### Task prompt
In your copy, leave out the pictures and repeat every record exactly.

(Stored data entries)

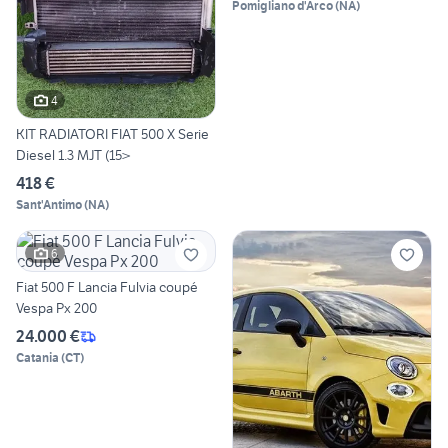
Pomigliano d'Arco
(
NA
)
4
KIT RADIATORI FIAT 500 X Serie
Diesel 1.3 MJT (15>
418 €
Sant'Antimo
(
NA
)
6
Fiat 500 F Lancia Fulvia coupé
Vespa Px 200
24.000 €
Catania
(
CT
)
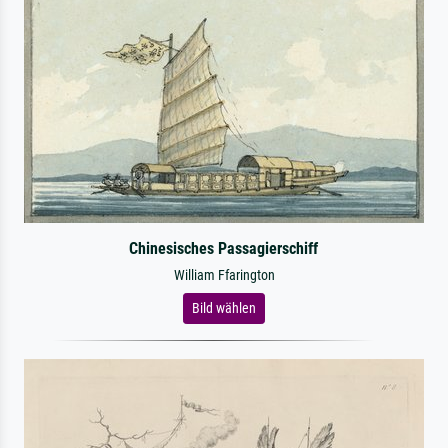
Chinesisches Passagierschiff
William Ffarington
Bild wählen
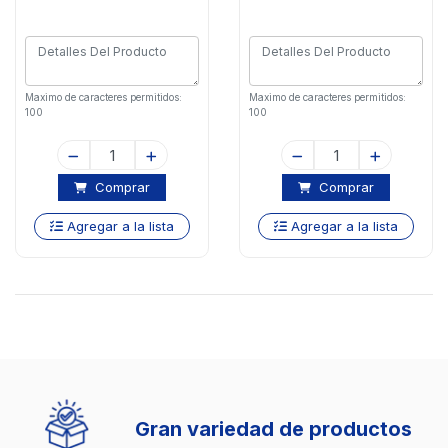
Maximo de caracteres permitidos:
Maximo de caracteres permitidos:
100
100
Comprar
Comprar
Agregar a la lista
Agregar a la lista
Gran variedad de productos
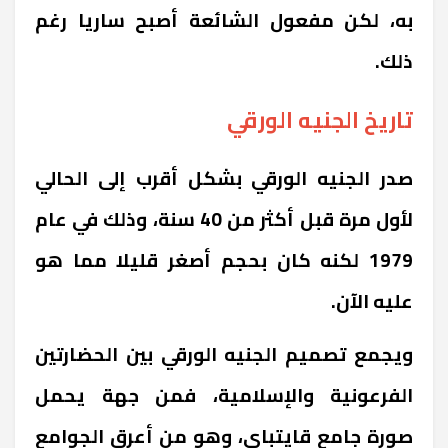
به، لكن مفعول الشائعة أصبح ساريا رغم
ذلك.
تاريخ الجنيه الورقي
صدر الجنيه الورقي بشكل أقرب إلى الحالي
لأول مرة قبل أكثر من 40 سنة، وذلك في عام
1979 لكنه كان بحجم أصغر قليلا مما هو
عليه الآن.
ويجمع تصميم الجنيه الورقي بين الحضارتين
الفرعونية والإسلامية، فمن جهة يحمل
صورة جامع قايتباي، وهو من أعرق الجوامع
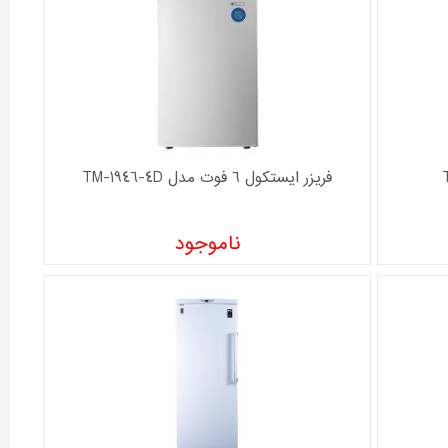
فریزر ايستکول 6 فوت مدل TM-1946-4D
ناموجود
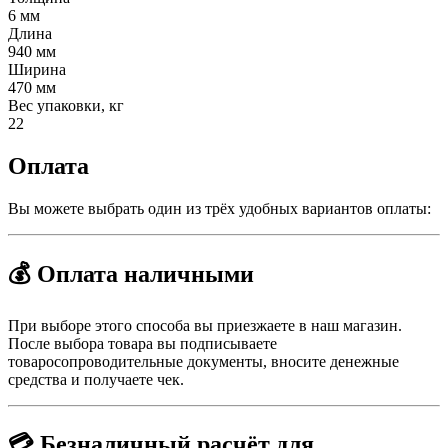
6 мм
Длина
940 мм
Ширина
470 мм
Вес упаковки, кг
22
Оплата
Вы можете выбрать один из трёх удобных вариантов оплаты:
💰 Оплата наличными
При выборе этого способа вы приезжаете в наш магазин.
После выбора товара вы подписываете
товаросопроводительные документы, вносите денежные
средства и получаете чек.
💳 Безналичный расчёт для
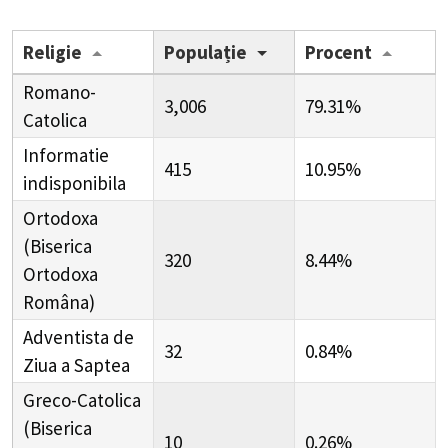
Religie
Populație
Procent
Romano-
3,006
79.31%
Catolica
Informatie
415
10.95%
indisponibila
Ortodoxa
(Biserica
320
8.44%
Ortodoxa
Româna)
Adventista de
32
0.84%
Ziua a Saptea
Greco-Catolica
(Biserica
10
0.26%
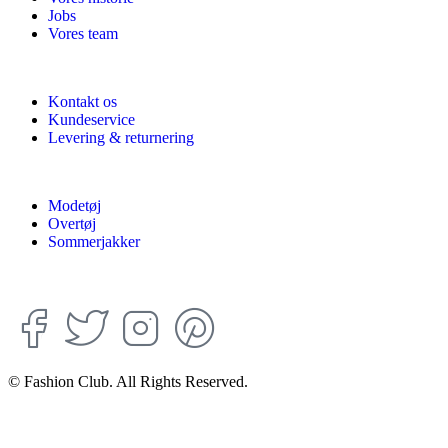
Jobs
Vores team
Kontakt os
Kundeservice
Levering & returnering
Modetøj
Overtøj
Sommerjakker
© Fashion Club. All Rights Reserved.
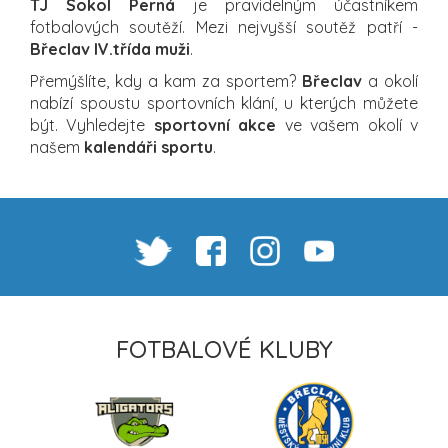
TJ Sokol Perná
je pravidelným účastníkem
fotbalových soutěží. Mezi nejvyšší soutěž patří -
Břeclav IV.třída muži
.
Přemýšlíte, kdy a kam za sportem?
Břeclav
a okolí
nabízí spoustu sportovních klání, u kterých můžete
být. Vyhledejte
sportovní akce
ve vašem okolí v
našem
kalendáři sportu
.
FOTBALOVÉ KLUBY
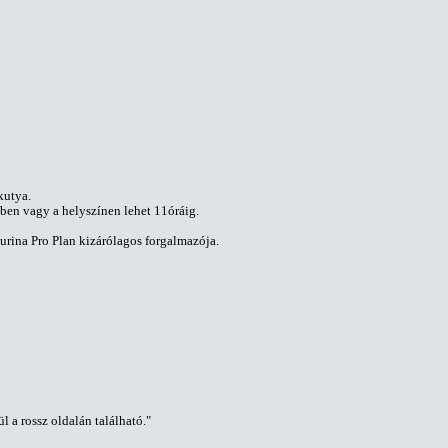
kutya.
iben vagy a helyszínen lehet 11óráig.
rina Pro Plan kizárólagos forgalmazója.
 a rossz oldalán található."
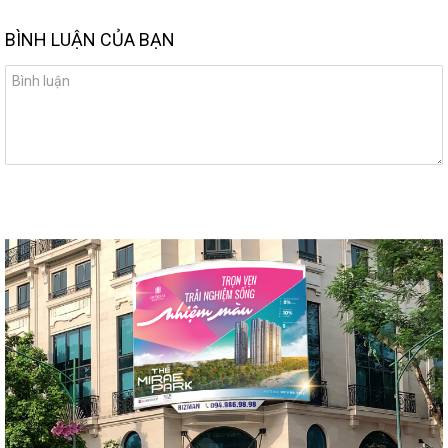
BÌNH LUẬN CỦA BẠN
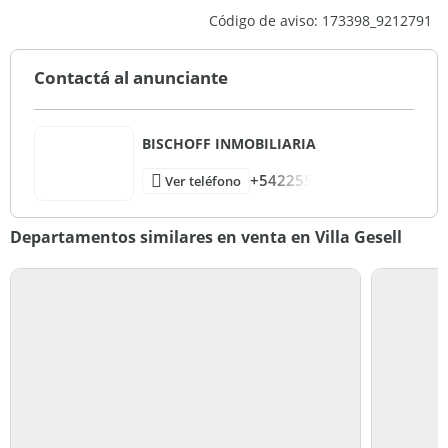
5
Código de aviso: 173398_9212791
1
Contactá al anunciante
BISCHOFF INMOBILIARIA
+542255
Ver teléfono
Departamentos similares en venta en Villa Gesell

### Result
Pomigliano d'Arco
(
NA
)
4
KIT RADIATORI FIAT 500 X Serie
Diesel 1.3 MJT (15>
418 €
Sant'Antimo
(
NA
)
6
Fiat 500 F Lancia Fulvia coupé
Vespa Px 200
24.000 €
Catania
(
CT
)
Chinesisches Passagierschiff
William Ffarington
Bild wählen
Maximo de caracteres permitidos:
Maximo de caracteres permitidos:
100
100
Comprar
Comprar
Agregar a la lista
Agregar a la lista
Gran variedad de productos
به، لكن مفعول الشائعة أصبح ساريا رغم
ذلك.
تاريخ الجنيه الورقي
صدر الجنيه الورقي بشكل أقرب إلى الحالي
لأول مرة قبل أكثر من 40 سنة، وذلك في عام
1979 لكنه كان بحجم أصغر قليلا مما هو
عليه الآن.
ويجمع تصميم الجنيه الورقي بين الحضارتين
الفرعونية والإسلامية، فمن جهة يحمل
صورة جامع قايتباي، وهو من أعرق الجوامع
فریزر ايستکول 6 فوت مدل TM-1946-4D
ناموجود
6 мм
Длина
940 мм
Ширина
470 мм
Вес упаковки, кг
22
Оплата
Вы можете выбрать один из трёх удобных вариантов оплаты:
💰 Оплата наличными
При выборе этого способа вы приезжаете в наш магазин.
После выбора товара вы подписываете
товаросопроводительные документы, вносите денежные
средства и получаете чек.
💳 Безналичный расчёт для
Religie
Populație
Procent
Romano-
3,006
79.31%
Catolica
Informatie
415
10.95%
indisponibila
Ortodoxa
(Biserica
320
8.44%
Ortodoxa
Româna)
Adventista de
32
0.84%
Ziua a Saptea
Greco-Catolica
(Biserica
10
0.26%
Jobs
Vores team
Kontakt os
Kundeservice
Levering & returnering
Modetøj
Overtøj
Sommerjakker
© Fashion Club. All Rights Reserved.
TJ Sokol Perná
je pravidelným účastníkem
fotbalových soutěží. Mezi nejvyšší soutěž patří -
Břeclav IV.třída muži
.
Přemýšlíte, kdy a kam za sportem?
Břeclav
a okolí
nabízí spoustu sportovních klání, u kterých můžete
být. Vyhledejte
sportovní akce
ve vašem okolí v
našem
kalendáři sportu
.
FOTBALOVÉ KLUBY
kutya.
iben vagy a helyszínen lehet 11óráig.
rina Pro Plan kizárólagos forgalmazója.
 a rossz oldalán található."
BÌNH LUẬN CỦA BẠN
5
Código de aviso: 173398_9212791
1
Contactá al anunciante
BISCHOFF INMOBILIARIA
+542255
Ver teléfono
Departamentos similares en venta en Villa Gesell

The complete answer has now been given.